AI开放之争,影响你用的工具多不多、贵不贵
在Ai4会议上,三位顶尖AI研究者就同一个问题各自表态:AI应该开放到什么程度。杰弗里·辛顿是诺贝尔奖得主,李飞飞是World Labs的CEO兼联合创始人,吴恩达是Coursera的联合创始人。三人背景不同,回答也不同。
吴恩达:别让少数公司当守门人
吴恩达不希望少数公司成为AI的守门人,那会限制所有人接触AI。他的答案是促进开放:“AI是了不起的技术,我希望它落到每个人的手里。”AI被少数公司把持还是人人可用,会影响工具的多样性和价格。

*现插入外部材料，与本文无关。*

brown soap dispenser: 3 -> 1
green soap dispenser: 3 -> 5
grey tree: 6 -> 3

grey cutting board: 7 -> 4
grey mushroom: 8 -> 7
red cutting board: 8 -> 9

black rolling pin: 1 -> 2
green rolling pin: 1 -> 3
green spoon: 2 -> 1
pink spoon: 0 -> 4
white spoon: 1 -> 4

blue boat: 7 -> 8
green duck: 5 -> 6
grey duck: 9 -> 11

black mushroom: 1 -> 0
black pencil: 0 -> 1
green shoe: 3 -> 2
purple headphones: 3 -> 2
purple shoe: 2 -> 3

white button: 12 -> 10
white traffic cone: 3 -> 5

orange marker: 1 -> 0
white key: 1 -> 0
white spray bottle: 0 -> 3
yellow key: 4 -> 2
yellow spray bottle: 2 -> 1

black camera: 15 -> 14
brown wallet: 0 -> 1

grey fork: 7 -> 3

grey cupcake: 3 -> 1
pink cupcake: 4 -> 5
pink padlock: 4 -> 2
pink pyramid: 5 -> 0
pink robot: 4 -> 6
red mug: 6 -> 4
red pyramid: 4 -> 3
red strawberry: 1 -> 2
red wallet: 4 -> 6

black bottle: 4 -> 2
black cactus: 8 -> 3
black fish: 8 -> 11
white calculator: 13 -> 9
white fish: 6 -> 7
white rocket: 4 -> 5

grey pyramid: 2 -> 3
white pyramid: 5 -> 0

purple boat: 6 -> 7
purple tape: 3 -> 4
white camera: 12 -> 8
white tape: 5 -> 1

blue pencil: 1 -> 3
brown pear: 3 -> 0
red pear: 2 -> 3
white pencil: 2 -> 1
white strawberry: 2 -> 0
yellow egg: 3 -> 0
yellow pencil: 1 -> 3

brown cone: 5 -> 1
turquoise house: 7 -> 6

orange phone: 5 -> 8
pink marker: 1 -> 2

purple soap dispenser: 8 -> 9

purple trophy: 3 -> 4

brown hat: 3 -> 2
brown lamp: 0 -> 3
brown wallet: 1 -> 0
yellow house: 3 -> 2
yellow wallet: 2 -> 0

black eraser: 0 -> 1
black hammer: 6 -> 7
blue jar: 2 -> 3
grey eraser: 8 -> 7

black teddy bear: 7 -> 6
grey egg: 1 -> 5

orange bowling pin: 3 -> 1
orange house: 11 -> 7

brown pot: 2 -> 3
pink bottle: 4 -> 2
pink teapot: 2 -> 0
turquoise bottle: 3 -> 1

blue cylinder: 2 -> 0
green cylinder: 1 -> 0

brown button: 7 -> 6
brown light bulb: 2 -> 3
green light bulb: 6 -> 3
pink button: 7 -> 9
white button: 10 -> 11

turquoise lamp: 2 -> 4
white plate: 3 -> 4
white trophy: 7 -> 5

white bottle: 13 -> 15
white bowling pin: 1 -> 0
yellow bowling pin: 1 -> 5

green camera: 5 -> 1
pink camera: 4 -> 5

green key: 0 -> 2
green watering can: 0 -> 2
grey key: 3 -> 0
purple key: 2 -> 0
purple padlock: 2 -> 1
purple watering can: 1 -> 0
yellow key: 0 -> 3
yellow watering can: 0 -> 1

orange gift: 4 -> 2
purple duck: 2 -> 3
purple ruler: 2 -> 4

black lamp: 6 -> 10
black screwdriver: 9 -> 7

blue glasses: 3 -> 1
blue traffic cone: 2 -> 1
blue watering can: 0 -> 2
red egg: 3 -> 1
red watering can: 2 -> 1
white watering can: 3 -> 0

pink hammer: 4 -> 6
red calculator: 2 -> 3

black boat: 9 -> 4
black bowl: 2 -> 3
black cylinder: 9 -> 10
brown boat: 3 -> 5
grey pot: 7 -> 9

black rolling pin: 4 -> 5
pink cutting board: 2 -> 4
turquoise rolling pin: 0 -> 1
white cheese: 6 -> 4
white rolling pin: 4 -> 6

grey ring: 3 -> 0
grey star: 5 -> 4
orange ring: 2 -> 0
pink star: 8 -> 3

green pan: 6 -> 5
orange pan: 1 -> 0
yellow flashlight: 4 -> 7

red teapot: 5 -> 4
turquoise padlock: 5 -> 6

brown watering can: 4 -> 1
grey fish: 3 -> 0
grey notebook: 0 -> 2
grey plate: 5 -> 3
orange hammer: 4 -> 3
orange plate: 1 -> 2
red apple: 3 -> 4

开放还有一个国家竞争的维度。吴恩达说,AI是巨大的软实力来源,中国的模型在非洲已经取得显著成就。他担心的图景更大。中国的开放权重模型如果在亚洲、非洲等地广泛采用,可能影响几十亿人对民主、自由和人权的看法。而美国这边,在他看来正被游说和恐惧散布拖住。如果中国找到更节省成本的AI构建方式,更便宜的东西在商业采纳上天然占优。
辛顿:开源和开放权重是两回事
辛顿的发言从定义开始。开源是公开代码,很多人能盯着代码找出错误;开放权重则是把训练好的大模型权重交出去,两者完全不同。基础模型训练极贵,但拿到权重的人可以花很少的钱把它们训练来干坏事,比如网络攻击。辛顿过去反对开放权重,现在他认为这场仗已经输了:“我们已经有了开放权重模型,训练成本这道屏障已经消失,太晚了。”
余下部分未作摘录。